1.-Se confirma en lo sustancial la sentencia que hizo lugar a la reparación por los daños y perjuicios ocasionados a los actores, en su actividad comercial por la falta de suministro eléctrico, modificando el comienzo del cómputo de los intereses y la distribución de las costas.

2.-El nuevo Código Civil y Comercial de la Nación se hace eco del mandato constitucional del art. 42 en su art. 1094 al establecer que las normas que regulan la relación de consumo deben ser aplicadas e interpretadas conforme con el principio de protección del consumidor.

3.-En consecuencia de lo dispuesto por los arts. 42 CN. y 1094 CcivCom. se debe calificar a la obligación a cargo de la empresa prestadora de un servicio público como ‘de resultado’ lo que determina que la atribución de su responsabilidad se base en el factor objetivo.

4.-Para eximirse de responsabilidad por daños derivados del servicio, la empresa prestadora de un servicio público debe demostrar el casus o el hecho del tercero equiparable a él, o la culpa de la víctima como eximente; no bastandole con probar su falta de culpa.

5.-La desatención del usuario cuando el servicio público no es prestado en forma regular produce dos afecciones en su esfera íntima. La primera atañe a su dignidad, que la ley manda preservar (art. 8º bis de la Ley 24.240 y art. 42 de la CN.); la segunda varía según las circunstancias porque tiene que ver con el destino que se le da al servicio. Dicho perjuicio se configura in re ipsa.

6.-El instituto del daño punitivo es excepcional, ya que procede únicamente ante un grave reproche de la conducta del responsable del perjuicio. Lo contrario implicaría que el daño punitivo deba ser automáticamente aplicado cada vez que se pruebe una violación al contrato establecido entre las partes.

7.-Cuando se trata de obligaciones de carácter continuo, la mora se produce a partir de la interrupción del servicio. Consecuente con ello, los accesorios se deben desde ese momento.

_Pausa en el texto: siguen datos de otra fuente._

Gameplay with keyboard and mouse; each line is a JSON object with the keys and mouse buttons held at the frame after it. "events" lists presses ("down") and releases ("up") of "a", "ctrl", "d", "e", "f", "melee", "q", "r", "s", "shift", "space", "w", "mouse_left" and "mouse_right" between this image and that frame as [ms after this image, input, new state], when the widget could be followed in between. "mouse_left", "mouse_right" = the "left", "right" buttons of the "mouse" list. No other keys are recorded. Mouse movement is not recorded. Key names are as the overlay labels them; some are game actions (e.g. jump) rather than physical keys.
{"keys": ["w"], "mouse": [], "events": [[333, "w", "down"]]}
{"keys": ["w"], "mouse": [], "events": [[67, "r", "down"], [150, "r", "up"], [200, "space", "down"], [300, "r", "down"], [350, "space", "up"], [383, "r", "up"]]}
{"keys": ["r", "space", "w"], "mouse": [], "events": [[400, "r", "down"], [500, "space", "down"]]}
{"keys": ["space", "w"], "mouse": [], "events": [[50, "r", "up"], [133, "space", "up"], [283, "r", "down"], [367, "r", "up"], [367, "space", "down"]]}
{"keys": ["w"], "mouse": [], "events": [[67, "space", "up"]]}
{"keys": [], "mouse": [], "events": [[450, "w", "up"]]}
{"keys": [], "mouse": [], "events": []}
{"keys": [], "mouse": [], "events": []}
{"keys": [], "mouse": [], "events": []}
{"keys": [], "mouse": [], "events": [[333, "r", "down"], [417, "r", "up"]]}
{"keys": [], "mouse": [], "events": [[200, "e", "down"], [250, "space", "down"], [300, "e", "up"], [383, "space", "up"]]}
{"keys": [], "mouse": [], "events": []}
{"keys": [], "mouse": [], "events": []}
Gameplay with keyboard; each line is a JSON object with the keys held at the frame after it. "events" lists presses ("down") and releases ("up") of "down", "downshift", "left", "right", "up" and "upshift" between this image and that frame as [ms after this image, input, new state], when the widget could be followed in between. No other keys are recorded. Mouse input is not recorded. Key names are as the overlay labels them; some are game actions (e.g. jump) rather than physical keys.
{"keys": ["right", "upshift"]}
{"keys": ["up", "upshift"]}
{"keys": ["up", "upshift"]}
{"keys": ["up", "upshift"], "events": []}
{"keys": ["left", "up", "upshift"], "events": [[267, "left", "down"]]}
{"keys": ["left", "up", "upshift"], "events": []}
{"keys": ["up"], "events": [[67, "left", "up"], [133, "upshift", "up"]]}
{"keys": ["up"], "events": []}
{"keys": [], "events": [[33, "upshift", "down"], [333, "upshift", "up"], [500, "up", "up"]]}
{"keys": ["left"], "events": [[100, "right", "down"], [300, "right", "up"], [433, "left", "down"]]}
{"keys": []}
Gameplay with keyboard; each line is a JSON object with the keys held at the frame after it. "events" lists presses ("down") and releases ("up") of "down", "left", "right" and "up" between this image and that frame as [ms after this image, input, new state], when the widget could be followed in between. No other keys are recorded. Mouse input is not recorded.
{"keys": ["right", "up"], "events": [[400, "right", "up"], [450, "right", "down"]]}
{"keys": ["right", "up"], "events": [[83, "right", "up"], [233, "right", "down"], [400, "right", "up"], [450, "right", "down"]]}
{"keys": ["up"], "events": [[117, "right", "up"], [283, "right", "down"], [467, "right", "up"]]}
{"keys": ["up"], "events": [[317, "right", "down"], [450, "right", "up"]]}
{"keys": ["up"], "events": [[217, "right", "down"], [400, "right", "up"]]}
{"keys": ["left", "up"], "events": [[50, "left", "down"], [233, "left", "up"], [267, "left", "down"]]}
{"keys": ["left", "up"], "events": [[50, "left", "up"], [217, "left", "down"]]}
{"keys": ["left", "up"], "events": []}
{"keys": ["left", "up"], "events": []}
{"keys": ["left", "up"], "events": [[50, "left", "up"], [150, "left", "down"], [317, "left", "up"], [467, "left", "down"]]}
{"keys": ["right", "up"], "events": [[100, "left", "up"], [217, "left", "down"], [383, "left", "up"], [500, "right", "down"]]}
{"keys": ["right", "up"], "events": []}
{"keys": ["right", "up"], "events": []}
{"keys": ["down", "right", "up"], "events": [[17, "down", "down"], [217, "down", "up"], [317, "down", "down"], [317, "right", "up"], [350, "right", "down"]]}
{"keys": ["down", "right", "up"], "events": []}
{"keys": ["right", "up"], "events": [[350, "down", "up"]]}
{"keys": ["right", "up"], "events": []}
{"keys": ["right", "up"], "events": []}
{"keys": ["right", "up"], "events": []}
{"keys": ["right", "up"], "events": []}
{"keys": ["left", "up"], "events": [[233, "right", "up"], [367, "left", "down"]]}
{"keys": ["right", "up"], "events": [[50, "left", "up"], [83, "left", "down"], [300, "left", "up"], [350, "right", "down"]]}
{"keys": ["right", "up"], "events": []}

8.-En caso de un conflicto derivado de una relación de consumo, es menester amparar al usuario de costos adicionales que encarezcan su acceso a la Justicia.

Fallo:

En Buenos Aires, a los 21 días del mes de septiembre del año dos mil quince, hallándose reunidos en acuerdo los Señores Vocales de la Sala III de la Excma. Cámara Nacional de Apelaciones en lo Civil y Comercial Federal a fin de pronunciarse en los autos “Achilli Diego Roberto y otro c/ Edenor S.A. s/ daños y perjuicios”, y de acuerdo al orden de sorteo el Dr. Antelo dijo:

I. Viviana Eugenia Achilli y Diego Roberto Achilli, por sí y en representación de la sociedad de hecho que conforman, demandaron a la Empresa Distribuidora y Comercializadora Norte Sociedad Anónima (“EDENOR” en adelante) por el cobro de $340.000 y de los intereses correspondientes, en concepto de indemnización por los daños y perjuicios sufridos como consecuencia del corte del suministro de energía eléctrica ocurrido desde el 27 al 29 de diciembre de 2010 en el establecimiento comercial de su propiedad. También reclamaron el pago del daño punitivo (ver fs. 26/32vta.).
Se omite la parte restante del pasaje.